Nurturing Environments

I created this blog to promote the spread of nurturing environments. Societies that increase the prevalence of nurturing family, school, workplace, and community environments will improve the wellbeing of their members in virtually every respect. They will reduce child abuse, marital conflict, crime, substance abuse, depression, prejudice, and interpersonal conflict. They will increase cooperation, productivity, healthy child development, and fun.

Over the past forty years, behavioral and biological scientists have studied all of the most common and costly problems of human beings. They have made great advances in the treatment and prevention of psychological problems like depression and anxiety; behavioral problems like antisocial behavior, substance abuse, marital conflict, and child abuse; and physical illnesses, like obesity, cardiovascular disease, diabetes, and cancer.

The evidence from all of these areas converges on a surprisingly simple conclusion. We can prevent an enormous proportion of the problems that confront us by increasing the prevalence nurturing environments. Nurturing environments minimize biological and psychological toxins or stressors, richly reinforce prosocial behavior, teach prosocial values and skills, and foster psychological flexibility. Much of my recent work has summarized the evidence.
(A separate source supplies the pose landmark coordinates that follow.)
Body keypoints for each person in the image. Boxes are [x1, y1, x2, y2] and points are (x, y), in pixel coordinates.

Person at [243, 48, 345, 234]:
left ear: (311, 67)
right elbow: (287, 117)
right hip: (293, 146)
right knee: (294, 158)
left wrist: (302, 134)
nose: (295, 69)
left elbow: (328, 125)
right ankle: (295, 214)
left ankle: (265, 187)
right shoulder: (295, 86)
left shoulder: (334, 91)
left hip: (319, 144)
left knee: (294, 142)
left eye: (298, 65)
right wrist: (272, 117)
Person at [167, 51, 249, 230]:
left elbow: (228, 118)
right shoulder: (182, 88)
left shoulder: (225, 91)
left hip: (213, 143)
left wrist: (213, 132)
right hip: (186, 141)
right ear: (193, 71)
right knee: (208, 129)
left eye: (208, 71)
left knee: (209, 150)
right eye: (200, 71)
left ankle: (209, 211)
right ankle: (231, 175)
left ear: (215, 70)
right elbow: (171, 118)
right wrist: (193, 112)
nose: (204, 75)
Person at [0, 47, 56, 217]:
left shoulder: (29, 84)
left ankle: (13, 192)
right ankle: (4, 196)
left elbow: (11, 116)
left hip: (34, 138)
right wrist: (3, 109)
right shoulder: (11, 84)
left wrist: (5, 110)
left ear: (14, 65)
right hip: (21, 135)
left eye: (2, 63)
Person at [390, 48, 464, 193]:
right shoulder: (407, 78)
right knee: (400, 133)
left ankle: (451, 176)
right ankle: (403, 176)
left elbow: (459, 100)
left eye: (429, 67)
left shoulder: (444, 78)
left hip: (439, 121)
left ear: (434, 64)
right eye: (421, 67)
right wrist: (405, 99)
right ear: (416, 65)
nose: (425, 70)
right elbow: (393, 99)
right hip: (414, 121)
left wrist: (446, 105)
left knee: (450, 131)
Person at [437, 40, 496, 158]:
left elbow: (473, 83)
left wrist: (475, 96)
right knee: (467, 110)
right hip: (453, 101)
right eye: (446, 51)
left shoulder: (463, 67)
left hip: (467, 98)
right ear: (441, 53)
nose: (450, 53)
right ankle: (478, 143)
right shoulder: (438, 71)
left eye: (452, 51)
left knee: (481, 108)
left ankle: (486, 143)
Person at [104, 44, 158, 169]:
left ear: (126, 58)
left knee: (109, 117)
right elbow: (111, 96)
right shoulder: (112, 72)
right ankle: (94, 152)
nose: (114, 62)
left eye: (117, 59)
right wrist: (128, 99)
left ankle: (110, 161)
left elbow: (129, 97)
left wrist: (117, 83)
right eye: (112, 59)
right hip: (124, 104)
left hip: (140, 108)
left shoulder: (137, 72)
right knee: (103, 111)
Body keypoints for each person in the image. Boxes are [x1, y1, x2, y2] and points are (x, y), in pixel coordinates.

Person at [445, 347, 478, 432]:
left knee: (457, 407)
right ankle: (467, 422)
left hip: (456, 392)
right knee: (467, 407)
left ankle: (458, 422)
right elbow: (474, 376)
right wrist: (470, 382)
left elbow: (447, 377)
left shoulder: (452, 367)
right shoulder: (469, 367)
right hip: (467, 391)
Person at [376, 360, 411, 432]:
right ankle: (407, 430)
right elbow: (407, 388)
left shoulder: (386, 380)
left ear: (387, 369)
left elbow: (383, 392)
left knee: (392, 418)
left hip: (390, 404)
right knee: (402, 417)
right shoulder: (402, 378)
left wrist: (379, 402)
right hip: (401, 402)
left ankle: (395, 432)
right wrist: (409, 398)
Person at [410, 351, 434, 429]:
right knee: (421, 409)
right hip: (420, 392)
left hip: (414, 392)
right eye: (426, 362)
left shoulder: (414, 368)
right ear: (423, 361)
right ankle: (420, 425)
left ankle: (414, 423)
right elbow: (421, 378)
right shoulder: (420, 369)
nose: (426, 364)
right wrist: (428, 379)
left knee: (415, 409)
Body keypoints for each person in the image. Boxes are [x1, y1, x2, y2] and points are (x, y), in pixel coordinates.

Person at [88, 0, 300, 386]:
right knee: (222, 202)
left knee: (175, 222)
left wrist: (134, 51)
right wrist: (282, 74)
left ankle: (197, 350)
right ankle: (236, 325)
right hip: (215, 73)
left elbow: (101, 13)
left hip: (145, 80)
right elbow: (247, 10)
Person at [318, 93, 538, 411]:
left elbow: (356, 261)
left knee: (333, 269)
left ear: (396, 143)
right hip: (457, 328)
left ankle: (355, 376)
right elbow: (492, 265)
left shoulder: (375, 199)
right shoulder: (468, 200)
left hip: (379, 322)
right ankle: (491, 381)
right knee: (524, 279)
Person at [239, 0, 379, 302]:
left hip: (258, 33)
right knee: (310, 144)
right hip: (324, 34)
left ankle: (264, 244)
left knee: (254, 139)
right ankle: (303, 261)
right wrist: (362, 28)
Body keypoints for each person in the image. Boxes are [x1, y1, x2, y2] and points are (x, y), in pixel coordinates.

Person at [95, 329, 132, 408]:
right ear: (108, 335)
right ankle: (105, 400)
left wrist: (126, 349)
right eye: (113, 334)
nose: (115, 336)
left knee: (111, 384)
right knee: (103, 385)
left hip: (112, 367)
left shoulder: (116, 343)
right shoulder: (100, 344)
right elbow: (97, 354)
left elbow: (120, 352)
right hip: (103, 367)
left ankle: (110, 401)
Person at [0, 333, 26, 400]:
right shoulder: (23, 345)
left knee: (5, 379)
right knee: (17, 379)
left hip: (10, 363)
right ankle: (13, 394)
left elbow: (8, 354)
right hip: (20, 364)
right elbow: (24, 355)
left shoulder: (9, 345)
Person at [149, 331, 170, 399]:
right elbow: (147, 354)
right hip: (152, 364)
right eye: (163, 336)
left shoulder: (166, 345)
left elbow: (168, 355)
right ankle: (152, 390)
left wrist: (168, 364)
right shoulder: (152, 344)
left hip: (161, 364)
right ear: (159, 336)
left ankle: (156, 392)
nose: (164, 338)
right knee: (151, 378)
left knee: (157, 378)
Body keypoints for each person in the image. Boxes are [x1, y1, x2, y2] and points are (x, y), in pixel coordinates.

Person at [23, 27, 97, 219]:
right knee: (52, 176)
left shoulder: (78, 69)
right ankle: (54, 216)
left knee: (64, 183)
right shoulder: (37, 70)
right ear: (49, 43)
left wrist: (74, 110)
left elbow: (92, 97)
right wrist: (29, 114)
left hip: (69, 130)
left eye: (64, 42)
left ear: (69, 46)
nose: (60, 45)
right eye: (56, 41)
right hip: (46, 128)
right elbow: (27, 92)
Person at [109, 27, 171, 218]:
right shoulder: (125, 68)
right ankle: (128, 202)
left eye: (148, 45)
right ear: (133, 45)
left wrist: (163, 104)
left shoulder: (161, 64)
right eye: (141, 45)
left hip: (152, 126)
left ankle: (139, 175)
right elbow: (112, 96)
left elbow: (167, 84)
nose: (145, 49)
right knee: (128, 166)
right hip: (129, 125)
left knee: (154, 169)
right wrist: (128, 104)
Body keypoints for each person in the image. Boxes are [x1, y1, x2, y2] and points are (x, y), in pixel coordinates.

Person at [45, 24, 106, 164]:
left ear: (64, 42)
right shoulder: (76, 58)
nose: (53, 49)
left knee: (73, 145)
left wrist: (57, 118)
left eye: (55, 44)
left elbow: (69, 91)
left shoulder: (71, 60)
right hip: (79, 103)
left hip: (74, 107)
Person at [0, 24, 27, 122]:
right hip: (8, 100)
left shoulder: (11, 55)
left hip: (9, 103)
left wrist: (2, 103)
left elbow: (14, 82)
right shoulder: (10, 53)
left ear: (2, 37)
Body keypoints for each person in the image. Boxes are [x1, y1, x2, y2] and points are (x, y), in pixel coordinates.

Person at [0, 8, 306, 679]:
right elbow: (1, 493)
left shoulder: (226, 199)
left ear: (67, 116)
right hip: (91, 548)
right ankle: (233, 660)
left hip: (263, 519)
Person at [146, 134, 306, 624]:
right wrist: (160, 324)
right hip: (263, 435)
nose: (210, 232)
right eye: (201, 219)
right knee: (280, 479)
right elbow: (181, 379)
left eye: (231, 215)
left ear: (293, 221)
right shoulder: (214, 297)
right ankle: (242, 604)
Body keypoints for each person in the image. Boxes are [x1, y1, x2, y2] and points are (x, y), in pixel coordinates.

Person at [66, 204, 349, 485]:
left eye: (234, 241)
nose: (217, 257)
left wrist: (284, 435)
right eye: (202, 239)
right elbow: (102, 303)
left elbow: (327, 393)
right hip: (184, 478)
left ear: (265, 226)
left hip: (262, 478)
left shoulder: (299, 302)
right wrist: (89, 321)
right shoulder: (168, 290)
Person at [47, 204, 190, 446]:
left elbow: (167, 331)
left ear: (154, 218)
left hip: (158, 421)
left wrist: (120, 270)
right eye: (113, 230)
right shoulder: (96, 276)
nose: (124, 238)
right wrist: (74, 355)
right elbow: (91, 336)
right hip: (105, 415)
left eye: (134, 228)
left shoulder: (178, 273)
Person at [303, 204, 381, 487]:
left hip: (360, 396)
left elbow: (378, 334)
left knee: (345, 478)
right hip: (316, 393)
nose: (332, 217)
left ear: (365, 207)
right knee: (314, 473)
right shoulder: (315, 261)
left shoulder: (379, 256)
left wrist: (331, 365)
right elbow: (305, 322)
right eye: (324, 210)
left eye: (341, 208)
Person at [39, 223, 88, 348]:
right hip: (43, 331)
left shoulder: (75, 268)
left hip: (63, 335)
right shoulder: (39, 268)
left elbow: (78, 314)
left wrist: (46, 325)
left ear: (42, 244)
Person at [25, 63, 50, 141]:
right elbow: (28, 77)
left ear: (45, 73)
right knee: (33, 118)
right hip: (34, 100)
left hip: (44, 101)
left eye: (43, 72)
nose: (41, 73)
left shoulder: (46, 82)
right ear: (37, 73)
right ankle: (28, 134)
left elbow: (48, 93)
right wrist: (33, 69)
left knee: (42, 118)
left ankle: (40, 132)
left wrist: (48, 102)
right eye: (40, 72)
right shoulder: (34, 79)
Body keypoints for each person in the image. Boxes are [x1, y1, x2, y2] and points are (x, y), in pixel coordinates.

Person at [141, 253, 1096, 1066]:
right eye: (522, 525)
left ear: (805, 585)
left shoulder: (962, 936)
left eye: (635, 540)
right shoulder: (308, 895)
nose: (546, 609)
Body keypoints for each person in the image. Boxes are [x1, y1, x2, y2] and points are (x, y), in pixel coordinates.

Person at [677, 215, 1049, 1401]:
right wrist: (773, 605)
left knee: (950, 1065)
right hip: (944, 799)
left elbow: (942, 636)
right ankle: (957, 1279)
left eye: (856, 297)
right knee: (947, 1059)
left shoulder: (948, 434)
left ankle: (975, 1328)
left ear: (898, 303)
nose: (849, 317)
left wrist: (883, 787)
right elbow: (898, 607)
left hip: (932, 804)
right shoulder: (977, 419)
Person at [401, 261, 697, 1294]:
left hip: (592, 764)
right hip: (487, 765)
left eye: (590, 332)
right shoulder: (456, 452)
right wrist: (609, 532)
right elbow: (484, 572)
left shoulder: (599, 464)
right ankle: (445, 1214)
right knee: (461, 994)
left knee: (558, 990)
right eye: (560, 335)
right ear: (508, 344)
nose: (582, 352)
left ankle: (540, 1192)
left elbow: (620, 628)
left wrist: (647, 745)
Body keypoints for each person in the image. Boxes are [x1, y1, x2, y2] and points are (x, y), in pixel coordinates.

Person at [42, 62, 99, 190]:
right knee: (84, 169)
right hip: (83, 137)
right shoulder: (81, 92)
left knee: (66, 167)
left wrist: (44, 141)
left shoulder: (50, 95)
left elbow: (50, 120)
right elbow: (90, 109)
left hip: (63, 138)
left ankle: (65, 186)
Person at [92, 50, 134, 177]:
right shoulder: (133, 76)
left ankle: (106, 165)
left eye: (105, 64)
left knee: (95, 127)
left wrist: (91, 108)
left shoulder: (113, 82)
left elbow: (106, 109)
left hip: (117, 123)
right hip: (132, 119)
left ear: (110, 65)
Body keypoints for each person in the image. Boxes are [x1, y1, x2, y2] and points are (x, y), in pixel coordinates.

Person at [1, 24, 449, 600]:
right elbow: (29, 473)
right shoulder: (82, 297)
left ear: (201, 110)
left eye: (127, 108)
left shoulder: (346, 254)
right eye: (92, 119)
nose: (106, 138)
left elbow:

Unfortunately, the scientific community has not quite caught up to this fact. The majority of America’s behavioral science resources continue to be invested in treating, and to a much lesser extent, preventing individual problems. It is, as David Sloan Wilson likes to say, a disciplinary archipelago. One group of researchers and practitioners are dealing with depression, another with cigarette smoking, a third with crime. The fact that each of these problems stems from an environment that is stressful, socially rejecting, and unrewarding is missed and the possibility that we could prevent most problems by making people’s environments more nurturing is not seriously pursued.

Prevention research has moved us forward. All of the effective preventive interventions involve ways of reducing stress and increasing positive reinforcement, effective instruction, and psychological acceptance. Yet even in prevention, interventions tend to focus on one or two problems and do not make use of all of the tools available to us. In addition to evidence-based programs, we need policies, simple evidence-based behavior influence practices (what Dennis Embry calls kernels), and data monitoring systems that feed back to community members our progress.

But in this flat world, there is no longer a need to wait for the leaders of the field to decide what to do. I hope to reach anyone who thinks that we could have a better world through direct personal action. For example:

  • A mother with a young child in day care who thinks that the children could have a warmer more caring environment, will, I hope, get help from this blog.
  • An employee who thinks that his workplace could be more supportive should get help too.
  • A political leader who wants to improve public health can get guidance and ammunition.

I have invited several prominent behavioral scientists to join me in making occasional contributions to this blog. And I am hopeful that through your participation and networking with others, we can encourage a grass roots effort to increase nurturance in every facet of our lives.